Les disques qui s'écoutent sans fin Ou comment JC Menu démontre la suprématie du vinyl sur le mode fanzine.
Si la littérature française n'a jamais paru capable de s'approprier le rock - au contraire de l'Anglais Nick Hornby - la BD hexagonal semble plus apte à s'attaquer au sujet, comme le rappelait récemment Le petit livre rock d'Hervé Bourhis. Optant pour le fourre-tout fanzine plutôt que le manuel d'histoire subjective, JC Menu enfonce à son tour le clou avec Lock Groove Comix paru chez L'Association.
Le "Lock Groove". Perso, je ne connaissais pas le terme avant de lire l'ouvrage de menu. Trop jeune ou trop éloigné du temps du vinyl, je n'en sais trop rien. Et pourtant, moi aussi j'ai mon petit "Lock Groove" à la maison. Sur le premier album de Godspeed You! Black Emperor, d'où son titre F#A#∞. L'infini pour conclusion, le sillon terminal tournant sans fin sur la platine. La première fois que j'ai entendu parler du subterfuge, ça m'a bluffé. Et puis je n'y ai plus trop pensé, jusqu'à ce que j'achète le vinyl. J'ai écouté une fois et puis ça m'est passé. Sans que je soupçonne toute l'histoire du truc.
C'est cette histoire que JC Menu a le bon goût de raconter. Du Sgt Pepper Lonely Hearts Club Band des Beatles au RR500 et ses 500 "Lock Groove" - en passant par Lee Ranaldo ou The Residents - le sillon terminal nécessaire à chaque vinyl a fréquemment été transformé en sillon sonore infini. Une prouesse impossible sur CD, encore moins sur MP3 (ainsi, la fin d'A Day In The Life telle qu'on la connaît sur CD est en réalité un "Lock Groove" enregistré sur vinyl, véritable quatorzième piste de l'album, car séparée du morceau qui la précède par un bout de sillon silencieux (si vous ne suivez pas, tout est expliqué en dessin dans le livre).
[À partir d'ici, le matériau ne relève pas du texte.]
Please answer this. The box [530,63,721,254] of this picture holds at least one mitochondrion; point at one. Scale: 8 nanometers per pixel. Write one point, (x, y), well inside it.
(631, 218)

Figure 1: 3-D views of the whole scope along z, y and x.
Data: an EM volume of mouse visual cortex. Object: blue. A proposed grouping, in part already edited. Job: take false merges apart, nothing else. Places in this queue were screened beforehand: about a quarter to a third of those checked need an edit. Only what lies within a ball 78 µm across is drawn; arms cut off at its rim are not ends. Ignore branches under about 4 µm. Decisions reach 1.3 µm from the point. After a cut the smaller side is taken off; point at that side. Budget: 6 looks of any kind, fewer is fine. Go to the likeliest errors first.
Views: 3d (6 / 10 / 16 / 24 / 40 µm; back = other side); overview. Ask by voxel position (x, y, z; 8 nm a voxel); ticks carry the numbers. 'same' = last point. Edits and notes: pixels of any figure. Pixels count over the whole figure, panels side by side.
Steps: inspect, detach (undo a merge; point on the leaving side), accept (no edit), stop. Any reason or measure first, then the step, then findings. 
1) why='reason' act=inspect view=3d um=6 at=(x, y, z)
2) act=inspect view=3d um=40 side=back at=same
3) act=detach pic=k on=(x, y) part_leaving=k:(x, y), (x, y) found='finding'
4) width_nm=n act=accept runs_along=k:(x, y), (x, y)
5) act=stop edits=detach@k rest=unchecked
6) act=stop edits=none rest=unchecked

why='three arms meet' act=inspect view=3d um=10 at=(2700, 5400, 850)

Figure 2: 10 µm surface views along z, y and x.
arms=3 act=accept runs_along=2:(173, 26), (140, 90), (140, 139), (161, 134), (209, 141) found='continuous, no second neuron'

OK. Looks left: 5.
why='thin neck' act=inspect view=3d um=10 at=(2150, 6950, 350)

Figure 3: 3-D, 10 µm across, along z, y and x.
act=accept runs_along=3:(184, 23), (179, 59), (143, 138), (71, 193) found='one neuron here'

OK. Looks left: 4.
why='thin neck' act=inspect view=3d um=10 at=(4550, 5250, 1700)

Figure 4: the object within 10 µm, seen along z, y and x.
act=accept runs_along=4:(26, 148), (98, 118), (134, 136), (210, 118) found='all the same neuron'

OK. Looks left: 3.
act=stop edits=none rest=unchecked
Ceci dit, la brève histoire de cet artifice n'est pas le propos unique de ce Lock Groove Comix. Elle sert plutôt de point de départ à une brève histoire, entre souvenirs de gosse et fanzine actualisé. On saute ainsi des premiers 45 tours et du Hit Parade radio aux récents concerts parisiens de Neil Young et Pere Ubu. Le dessin est varié, rythmé, au même titre que la narration qui ne s'embarrasse pas forcément des liens de causalité d'un épisode à l'autre. Menu ne disserte pas, ni ne raconte vraiment. Il préfère partager sa passion pour le rock sur le mode paradoxal de l'obsession subjective. Ceux qui attendraient une leçon ex-cathedra n'y trouveront pas leur compte. Les autres, fans obsessionnels également prendront leur pied.
Quant à moi, je cours réécouter ma face B de F#A#∞...


























J'avais toujours été persuadé qu'on ne trouvais ce système que sur le Metal Machine Music de Lou Reed.